Thierry Hubert Leleu

executive
#31

Sure. If you look at asset sales -- and I'll take maybe a quick step back, I think our goal is clearly to deliver sustainable growth both in income and value to our shareholders. And that's done through active asset management and also optimized capital structure. So once you've said that, what does it mean? It means that asset disposal is obviously one of the tools that you can work with. And for us, when an asset no longer fits the REIT strategy or when an asset has, in our view, peaked in the value that it can deliver to shareholders, we will certainly consider disposing of it with a view to redeploying the capital in yield-accretive opportunities. Now with Index Tower specifically, I mean Index Tower is clearly very core to our strategy. Given the recent valuation uptick that we've seen -- and please bear in mind that the current valuation is still well below the valuation that was realized through the disposal proceeds.

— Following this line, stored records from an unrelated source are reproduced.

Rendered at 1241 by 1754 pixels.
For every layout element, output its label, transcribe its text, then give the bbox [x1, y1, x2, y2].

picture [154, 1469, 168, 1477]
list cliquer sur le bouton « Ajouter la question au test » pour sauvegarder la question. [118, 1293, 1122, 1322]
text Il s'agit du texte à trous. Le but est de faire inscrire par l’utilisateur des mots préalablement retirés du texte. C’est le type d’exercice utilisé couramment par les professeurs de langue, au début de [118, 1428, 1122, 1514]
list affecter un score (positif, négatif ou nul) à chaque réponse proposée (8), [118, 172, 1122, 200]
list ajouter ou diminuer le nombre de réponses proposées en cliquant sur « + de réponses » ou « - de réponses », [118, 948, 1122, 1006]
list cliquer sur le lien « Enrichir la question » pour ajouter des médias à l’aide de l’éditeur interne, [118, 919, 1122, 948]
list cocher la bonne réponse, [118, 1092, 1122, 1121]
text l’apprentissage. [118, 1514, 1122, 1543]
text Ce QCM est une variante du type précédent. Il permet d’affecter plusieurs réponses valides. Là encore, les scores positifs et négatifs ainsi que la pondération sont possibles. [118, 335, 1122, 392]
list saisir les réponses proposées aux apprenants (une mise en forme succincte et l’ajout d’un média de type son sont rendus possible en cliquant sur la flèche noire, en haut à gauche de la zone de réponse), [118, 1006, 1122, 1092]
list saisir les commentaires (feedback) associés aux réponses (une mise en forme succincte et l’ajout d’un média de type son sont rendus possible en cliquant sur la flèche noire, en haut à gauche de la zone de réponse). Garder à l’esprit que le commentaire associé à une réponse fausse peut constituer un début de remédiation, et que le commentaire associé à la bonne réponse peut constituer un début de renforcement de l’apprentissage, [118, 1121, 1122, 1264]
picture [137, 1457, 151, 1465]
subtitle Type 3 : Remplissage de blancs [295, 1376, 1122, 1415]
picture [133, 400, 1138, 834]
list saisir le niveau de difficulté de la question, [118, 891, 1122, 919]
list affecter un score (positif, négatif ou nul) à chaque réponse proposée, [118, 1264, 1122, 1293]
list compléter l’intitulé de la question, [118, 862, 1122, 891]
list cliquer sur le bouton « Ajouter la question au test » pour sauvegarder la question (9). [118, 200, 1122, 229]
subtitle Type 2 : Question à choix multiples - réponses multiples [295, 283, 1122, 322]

So we still believe that there is a significant potential value creation by keeping Index Tower. But otherwise, we'll continuously monitor the portfolio.

Unknown Attendee

attendee
#32

With that, there are no further questions. I'll hand back to Thierry to...

Thierry Hubert Leleu

executive
#33

All right. Well, thank you, [ Nicholas ], for that. I'm very happy again to have joined the Equitativa team a few months ago and now to assume the CEO position with the support of the team and of the Board. We certainly look forward to providing regular updates to the investors and to continue on the improving trend that we've seen through, again, razor-sharp focus on cost management, reducing leakage and also finding accretive asset enhancement initiatives in the portfolio. And again, as stated, if we see that there are opportunities to realize assets noncore to our strategy and redeploy the equity, we'll certainly also look into that. With this, I really thank you all for your participation. Thank you.